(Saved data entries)
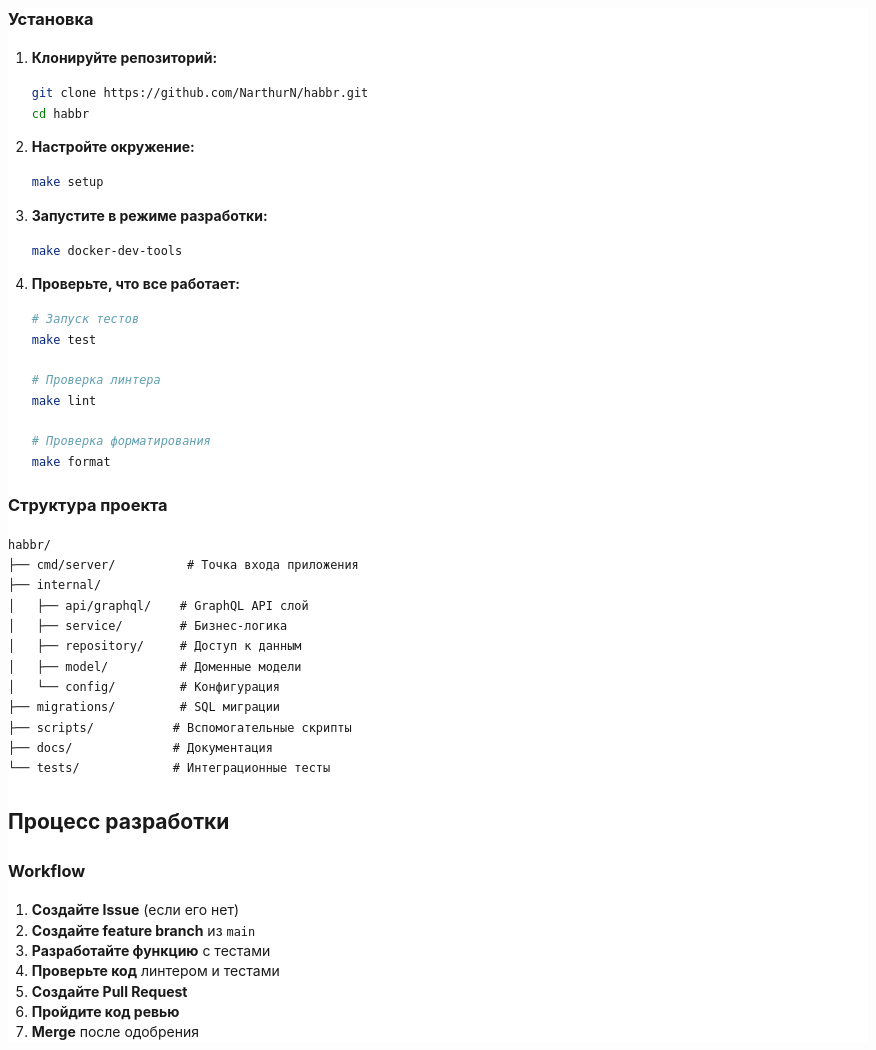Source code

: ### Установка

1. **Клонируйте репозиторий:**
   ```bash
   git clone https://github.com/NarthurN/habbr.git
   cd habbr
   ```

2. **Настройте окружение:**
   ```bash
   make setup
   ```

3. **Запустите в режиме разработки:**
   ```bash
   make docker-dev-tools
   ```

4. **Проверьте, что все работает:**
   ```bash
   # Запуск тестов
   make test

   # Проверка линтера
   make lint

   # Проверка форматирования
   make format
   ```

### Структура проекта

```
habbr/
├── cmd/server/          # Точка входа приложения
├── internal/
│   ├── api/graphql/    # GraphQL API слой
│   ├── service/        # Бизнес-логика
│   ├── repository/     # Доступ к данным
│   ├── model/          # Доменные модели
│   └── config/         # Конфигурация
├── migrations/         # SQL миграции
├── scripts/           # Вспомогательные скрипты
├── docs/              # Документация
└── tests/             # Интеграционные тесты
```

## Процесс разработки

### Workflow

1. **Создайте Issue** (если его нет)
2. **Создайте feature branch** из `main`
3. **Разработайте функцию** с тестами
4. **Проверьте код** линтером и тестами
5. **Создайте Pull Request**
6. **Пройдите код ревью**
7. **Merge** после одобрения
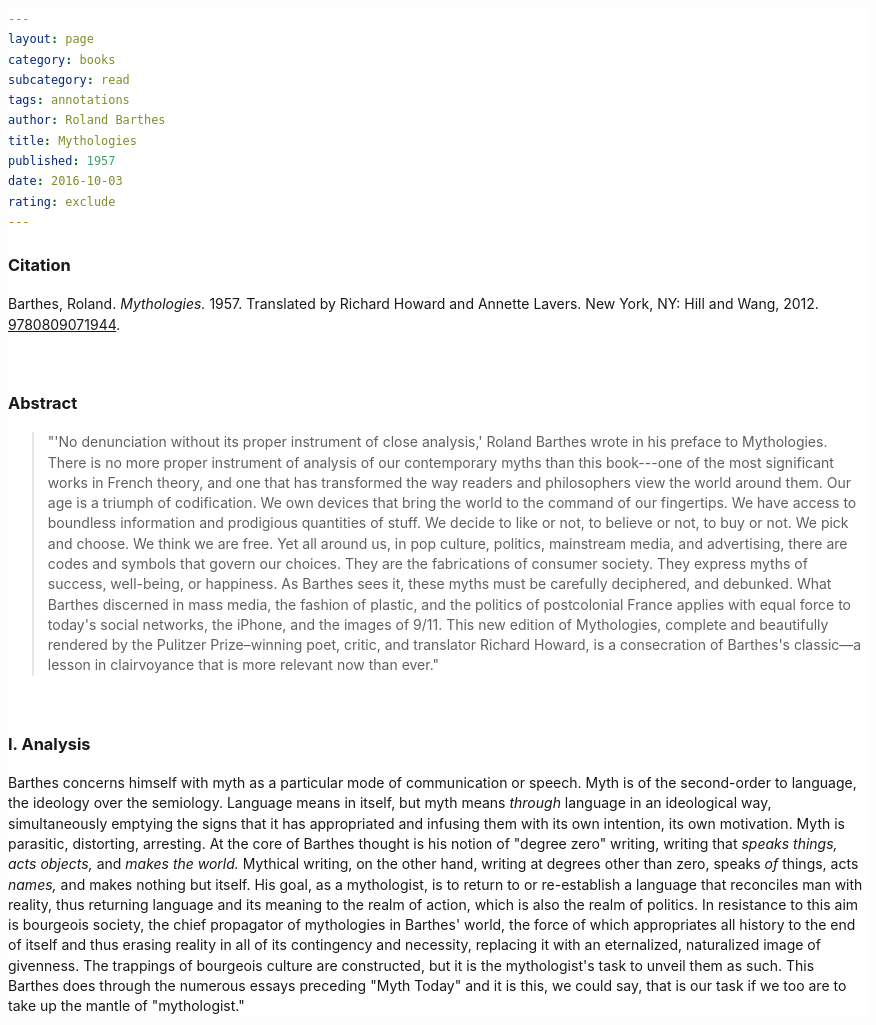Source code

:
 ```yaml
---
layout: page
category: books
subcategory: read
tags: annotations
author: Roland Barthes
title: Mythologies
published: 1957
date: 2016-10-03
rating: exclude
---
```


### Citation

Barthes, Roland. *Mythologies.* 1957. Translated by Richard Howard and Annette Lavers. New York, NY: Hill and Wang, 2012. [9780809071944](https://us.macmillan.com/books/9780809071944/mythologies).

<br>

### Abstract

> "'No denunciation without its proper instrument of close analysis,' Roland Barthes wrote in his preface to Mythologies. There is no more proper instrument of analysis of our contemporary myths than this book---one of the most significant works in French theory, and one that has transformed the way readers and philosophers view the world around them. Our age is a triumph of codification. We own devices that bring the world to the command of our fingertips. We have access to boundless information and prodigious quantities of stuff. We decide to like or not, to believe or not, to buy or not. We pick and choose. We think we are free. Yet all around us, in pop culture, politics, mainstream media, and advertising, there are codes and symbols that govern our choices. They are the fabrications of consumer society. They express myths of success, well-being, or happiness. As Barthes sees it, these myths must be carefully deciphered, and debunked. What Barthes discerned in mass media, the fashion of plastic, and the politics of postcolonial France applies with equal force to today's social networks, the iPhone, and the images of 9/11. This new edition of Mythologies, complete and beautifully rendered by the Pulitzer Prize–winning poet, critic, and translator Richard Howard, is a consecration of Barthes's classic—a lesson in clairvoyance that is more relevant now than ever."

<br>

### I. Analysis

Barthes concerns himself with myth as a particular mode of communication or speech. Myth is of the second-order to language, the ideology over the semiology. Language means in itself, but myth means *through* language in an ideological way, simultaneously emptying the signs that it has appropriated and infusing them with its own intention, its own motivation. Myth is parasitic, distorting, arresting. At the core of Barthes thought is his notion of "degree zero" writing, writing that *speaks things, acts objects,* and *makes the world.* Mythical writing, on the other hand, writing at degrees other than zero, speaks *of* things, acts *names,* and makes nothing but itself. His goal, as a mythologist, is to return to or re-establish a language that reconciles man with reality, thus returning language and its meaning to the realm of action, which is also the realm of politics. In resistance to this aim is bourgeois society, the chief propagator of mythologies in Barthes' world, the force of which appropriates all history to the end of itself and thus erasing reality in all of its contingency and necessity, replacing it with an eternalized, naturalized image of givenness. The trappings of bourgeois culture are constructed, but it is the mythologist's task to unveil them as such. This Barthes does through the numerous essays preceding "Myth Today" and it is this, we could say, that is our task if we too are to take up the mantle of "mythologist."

* * *

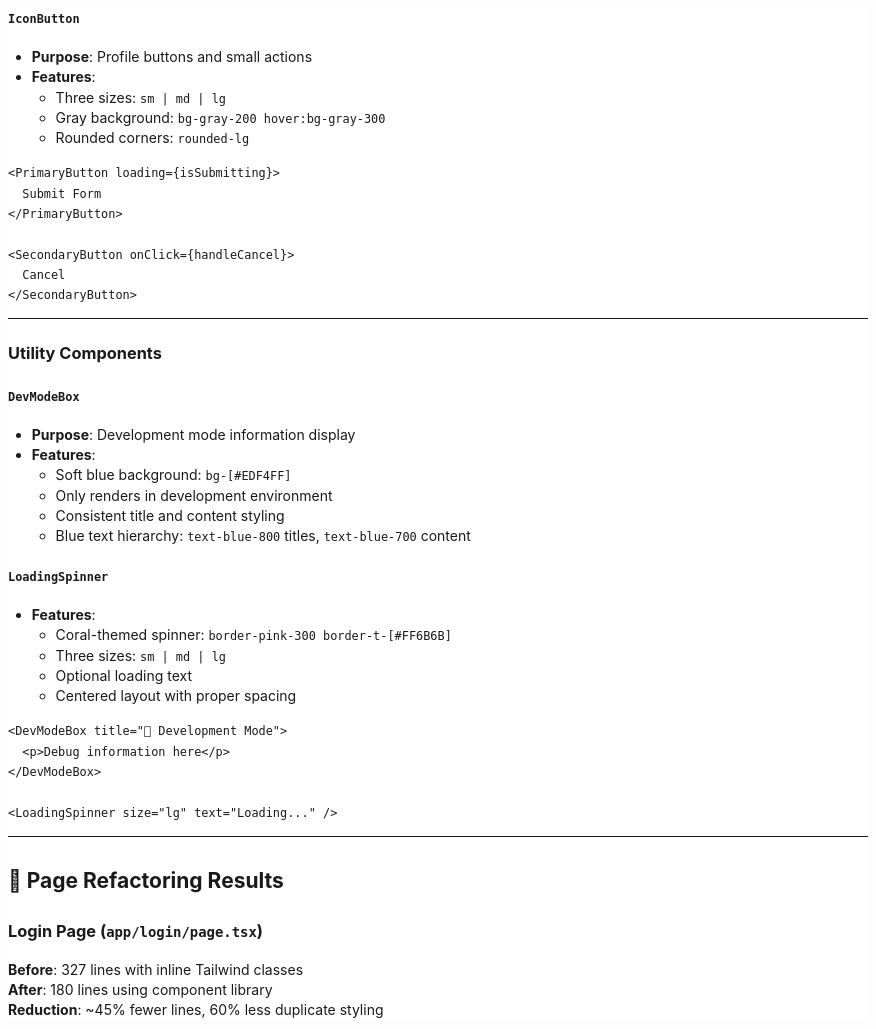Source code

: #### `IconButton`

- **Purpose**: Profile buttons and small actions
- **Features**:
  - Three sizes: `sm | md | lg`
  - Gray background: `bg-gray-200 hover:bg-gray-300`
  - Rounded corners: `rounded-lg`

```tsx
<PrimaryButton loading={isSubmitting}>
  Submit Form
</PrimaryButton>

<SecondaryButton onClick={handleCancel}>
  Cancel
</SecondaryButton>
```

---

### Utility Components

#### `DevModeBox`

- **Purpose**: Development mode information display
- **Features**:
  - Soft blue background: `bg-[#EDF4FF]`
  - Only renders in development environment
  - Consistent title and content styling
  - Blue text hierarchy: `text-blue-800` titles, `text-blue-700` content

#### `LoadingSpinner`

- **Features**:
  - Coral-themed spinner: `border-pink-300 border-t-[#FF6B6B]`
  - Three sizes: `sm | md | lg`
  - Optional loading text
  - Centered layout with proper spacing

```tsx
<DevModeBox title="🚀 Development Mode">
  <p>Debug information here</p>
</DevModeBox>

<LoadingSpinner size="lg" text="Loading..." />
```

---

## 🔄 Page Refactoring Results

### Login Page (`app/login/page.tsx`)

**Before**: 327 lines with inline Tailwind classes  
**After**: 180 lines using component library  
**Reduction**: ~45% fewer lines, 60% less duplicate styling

---

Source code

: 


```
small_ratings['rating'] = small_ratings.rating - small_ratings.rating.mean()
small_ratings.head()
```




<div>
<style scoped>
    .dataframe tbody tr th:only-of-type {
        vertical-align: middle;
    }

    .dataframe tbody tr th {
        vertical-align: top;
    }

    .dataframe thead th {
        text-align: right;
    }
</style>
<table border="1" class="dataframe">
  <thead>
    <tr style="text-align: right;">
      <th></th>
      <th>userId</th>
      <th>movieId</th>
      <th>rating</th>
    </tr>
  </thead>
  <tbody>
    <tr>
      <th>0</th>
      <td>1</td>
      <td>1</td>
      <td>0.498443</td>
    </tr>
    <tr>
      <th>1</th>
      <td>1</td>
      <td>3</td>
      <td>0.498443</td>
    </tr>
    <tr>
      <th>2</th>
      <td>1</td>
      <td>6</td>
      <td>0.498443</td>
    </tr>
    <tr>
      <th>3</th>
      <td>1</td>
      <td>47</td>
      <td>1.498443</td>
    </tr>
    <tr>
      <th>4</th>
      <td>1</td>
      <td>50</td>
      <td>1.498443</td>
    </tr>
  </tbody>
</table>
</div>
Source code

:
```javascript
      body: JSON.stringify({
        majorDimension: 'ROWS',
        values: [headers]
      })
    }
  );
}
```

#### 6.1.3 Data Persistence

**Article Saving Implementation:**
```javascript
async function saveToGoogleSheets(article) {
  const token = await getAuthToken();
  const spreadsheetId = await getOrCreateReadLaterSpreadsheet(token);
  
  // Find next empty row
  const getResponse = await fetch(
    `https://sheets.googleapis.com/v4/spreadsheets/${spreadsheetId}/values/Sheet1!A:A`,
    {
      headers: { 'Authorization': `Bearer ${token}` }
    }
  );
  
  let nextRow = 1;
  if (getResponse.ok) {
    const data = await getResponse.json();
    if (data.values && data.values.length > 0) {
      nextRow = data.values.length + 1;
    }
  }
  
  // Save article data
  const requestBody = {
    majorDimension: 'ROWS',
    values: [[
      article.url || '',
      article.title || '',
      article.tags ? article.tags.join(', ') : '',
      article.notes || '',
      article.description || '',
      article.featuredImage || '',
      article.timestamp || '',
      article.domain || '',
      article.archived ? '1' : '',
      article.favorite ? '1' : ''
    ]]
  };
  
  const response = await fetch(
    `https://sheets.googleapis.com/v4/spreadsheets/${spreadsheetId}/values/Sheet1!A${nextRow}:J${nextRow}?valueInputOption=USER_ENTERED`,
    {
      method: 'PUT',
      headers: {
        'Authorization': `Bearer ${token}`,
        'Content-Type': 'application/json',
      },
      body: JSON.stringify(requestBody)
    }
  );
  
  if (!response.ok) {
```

→ Work task
Go through the entries and filter for lines holding the word "await"; copy each match.

→ Task answer
  const token = await getAuthToken();
  const spreadsheetId = await getOrCreateReadLaterSpreadsheet(token);
  const getResponse = await fetch(
    const data = await getResponse.json();
  const response = await fetch(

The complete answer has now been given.